The story of the Lehmans’ move from snowy Iowa has been told many times. After Bob was stranded in a farmhouse with 25 other people during a blizzard, he decided they should move south and buy a motel. While searching for one to buy in southern Illinois and in Springfield, Missouri, they stopped for gas in Lebanon and learned that the Munger Moss was for sale. They became its owners on June 1, 1971.
“The best thing we ever did was move down here,” Ramona said. “I’ve met many, many people – thousands – as long as I’ve been here.”
The Munger Moss had 73 rooms when the Lehmans bought it. “We were full, full, full,” Ramona recalled with a smile. Competition was limited mostly to the other motor courts along Route 66, motels with names like the Forest Manor and the Holiday. Lebanon “didn’t have the hotels like we have now,” she said.
But the Munger Moss already was 25 years old, which meant plenty of maintenance work for Bob, such as replacing windows that had old-fashioned iron crank-outs.
Then came the gas shortage of the late 1970s. Gas went up to $1 a gallon (about $4.50 in today’s dollars). Travelers stayed home.
“We had rooms we didn’t need, so Bob started making efficiencies” – rooms with kitchens created by filling in open areas between buildings. All the doors in the outside circle were replaced. “We were going through 500 gallons of propane a week just so people could take baths,” Ramona said, so 25 new water heaters were installed. Plumber Jim Tate was kept busy one year from April to October installing new water lines.

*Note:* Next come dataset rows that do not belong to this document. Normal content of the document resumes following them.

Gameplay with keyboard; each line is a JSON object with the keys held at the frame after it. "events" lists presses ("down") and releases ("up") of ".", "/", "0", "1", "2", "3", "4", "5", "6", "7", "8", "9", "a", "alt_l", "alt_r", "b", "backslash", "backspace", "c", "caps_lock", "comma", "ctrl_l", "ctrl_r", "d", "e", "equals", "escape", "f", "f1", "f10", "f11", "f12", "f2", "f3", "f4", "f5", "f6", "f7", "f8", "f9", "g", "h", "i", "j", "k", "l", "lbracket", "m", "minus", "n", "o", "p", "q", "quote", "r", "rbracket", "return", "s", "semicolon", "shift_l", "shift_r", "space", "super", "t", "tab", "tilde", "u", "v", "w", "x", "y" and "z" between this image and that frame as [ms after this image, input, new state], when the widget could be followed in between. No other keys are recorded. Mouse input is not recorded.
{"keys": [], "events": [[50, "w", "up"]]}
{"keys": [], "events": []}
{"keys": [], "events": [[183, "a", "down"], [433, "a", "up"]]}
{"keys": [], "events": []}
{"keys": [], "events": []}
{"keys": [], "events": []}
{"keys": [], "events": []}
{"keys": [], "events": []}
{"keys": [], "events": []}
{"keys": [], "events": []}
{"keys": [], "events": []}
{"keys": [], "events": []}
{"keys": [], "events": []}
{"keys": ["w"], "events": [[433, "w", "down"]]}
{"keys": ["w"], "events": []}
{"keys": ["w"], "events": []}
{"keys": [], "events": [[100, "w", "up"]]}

Ramona remembers the support the Lehmans had from banker Jim Hayes. “He talked with Bob and said, ‘You do what you need to do to make this thing better.’”
“You’ve got to fix everything – and they did,” Ramona said. “If we hadn’t done that, we probably would have gone under.”
And then a funny thing happened: Not long after Route 66 was decommissioned nationally in 1985, interest in the old highway was rekindled. “Just like that, there were people wondering, ‘where did Route 66 go?’” Ramona said.
“That’s how I learned about Route 66, talking to these people.”
Ramona became a believer in Route 66’s tourism potential when she received a poster from Sweden depicting the Munger Moss sign. “It just makes you think, ‘Oh, gosh!’”
Today, the Munger Moss has 44 rooms for overnight rentals and 17 two-room efficiencies for weekly rentals. Two of the overnight rooms were remodeled this spring with king-sized beds.
The recent Wagons for Warriors event and the upcoming Lebanon Music Get-Together are among the motel’s busiest times. Other than special events, Ramona, said, most of her guests are traveling Route 66. Others are in Lebanon on business.
Not for sale
For a time last year, as Bob’s illness worsened, the Munger Moss was for sale, which Ramona said no longer is the case.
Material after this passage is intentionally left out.